- Classification: Finished Work Pentecostal
- Origin: 1924

= Pentecostal Church of New Zealand =

The Pentecostal Church of New Zealand (PCNZ) was a Finished Work Pentecostal denomination established in 1924 that was the first attempt at organizing the Pentecostal movement in New Zealand. After a series of splits, the church disbanded in 1952.

The roots of Pentecostalism in New Zealand are in late 19th-century revivalism, which emphasized personal experience and divine healing.
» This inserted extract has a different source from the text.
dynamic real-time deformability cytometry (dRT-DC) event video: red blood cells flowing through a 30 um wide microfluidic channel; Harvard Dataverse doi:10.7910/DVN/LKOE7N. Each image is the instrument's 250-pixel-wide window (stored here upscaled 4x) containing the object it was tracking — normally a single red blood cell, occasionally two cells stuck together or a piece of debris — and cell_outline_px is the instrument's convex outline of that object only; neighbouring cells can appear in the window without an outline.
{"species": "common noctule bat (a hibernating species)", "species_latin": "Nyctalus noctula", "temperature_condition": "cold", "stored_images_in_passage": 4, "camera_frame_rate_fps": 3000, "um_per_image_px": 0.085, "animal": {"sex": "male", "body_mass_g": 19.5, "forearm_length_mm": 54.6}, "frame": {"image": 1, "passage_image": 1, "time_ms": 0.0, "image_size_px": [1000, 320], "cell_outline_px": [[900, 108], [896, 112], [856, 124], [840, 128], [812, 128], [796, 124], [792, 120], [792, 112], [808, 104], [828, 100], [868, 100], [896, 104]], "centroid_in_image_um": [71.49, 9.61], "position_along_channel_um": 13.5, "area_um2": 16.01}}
However, Classical Pentecostalism emerged only in the 1920s, largely as the result of British evangelist Smith Wigglesworth's healing campaigns in the country, first in 1922 and then in 1923–1924. The Pentecostal Church of New Zealand was formed with the help of American evangelist A. C. Valdez in 1924 to preserve and organize the results of the Wigglesworth campaigns.

By 1926, conflict within the church, particularly over governance, began a process of fragmentation. Some congregations left the PCNZ and affiliated with the Assemblies of God. In 1932, the arrival of the British-based Apostolic Church in New Zealand led to a loss of disaffected PCNZ members. The Pentecostal Church also had to compete with other Pentecostal groups, such as A. H. Dallimore's Revival Fire churches and the New Zealand counterpart to the Australian-based Christian Revival Crusade.
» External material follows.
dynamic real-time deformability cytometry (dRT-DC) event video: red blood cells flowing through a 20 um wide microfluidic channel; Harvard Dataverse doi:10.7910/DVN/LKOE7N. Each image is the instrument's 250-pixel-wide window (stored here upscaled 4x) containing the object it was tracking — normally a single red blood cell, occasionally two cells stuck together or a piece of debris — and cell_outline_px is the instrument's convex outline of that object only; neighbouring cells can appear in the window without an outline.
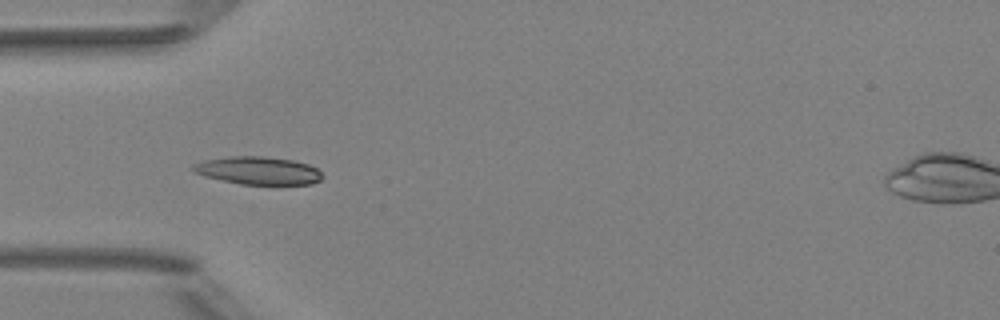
{"species": "Egyptian fruit bat (a non-hibernating species)", "species_latin": "Rousettus aegyptiacus", "temperature_condition": "room temperature", "stored_images_in_passage": 5, "camera_frame_rate_fps": 3000, "um_per_image_px": 0.085, "animal": {"sex": "female"}, "frame": {"image": 1, "passage_image": 5, "time_ms": 4.667, "image_size_px": [1000, 320], "cell_outline_px": [[324, 176], [320, 180], [312, 184], [240, 184], [204, 176], [192, 172], [192, 164], [204, 160], [232, 156], [264, 156], [292, 160], [308, 164], [316, 168]], "centroid_in_image_um": [21.93, 14.5], "position_along_channel_um": 63.1, "area_um2": 20.98}}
The Pentecostal Church split again in 1946 after three American pastors introduced baptism in the name of "Lord Jesus Christ" (rather than of the Father, Son and Holy Spirit). This was understood in a trinitarian sense and was not the same as the Unitarian baptism in Jesus' name. These American pastors led a breakaway group that became associated with the Latter Rain Movement and today is known as the New Life Churches. What remained of the Pentecostal Church in New Zealand disbanded in 1952 and affiliated with the Elim Pentecostal Church based in the United Kingdom. The Elim Church of New Zealand claims over 40 congregations. Remnants of the Pentecostal movement can be found all over New Zealand, churches like Harmony Church in Christchurch, holds pentecostal roots and values.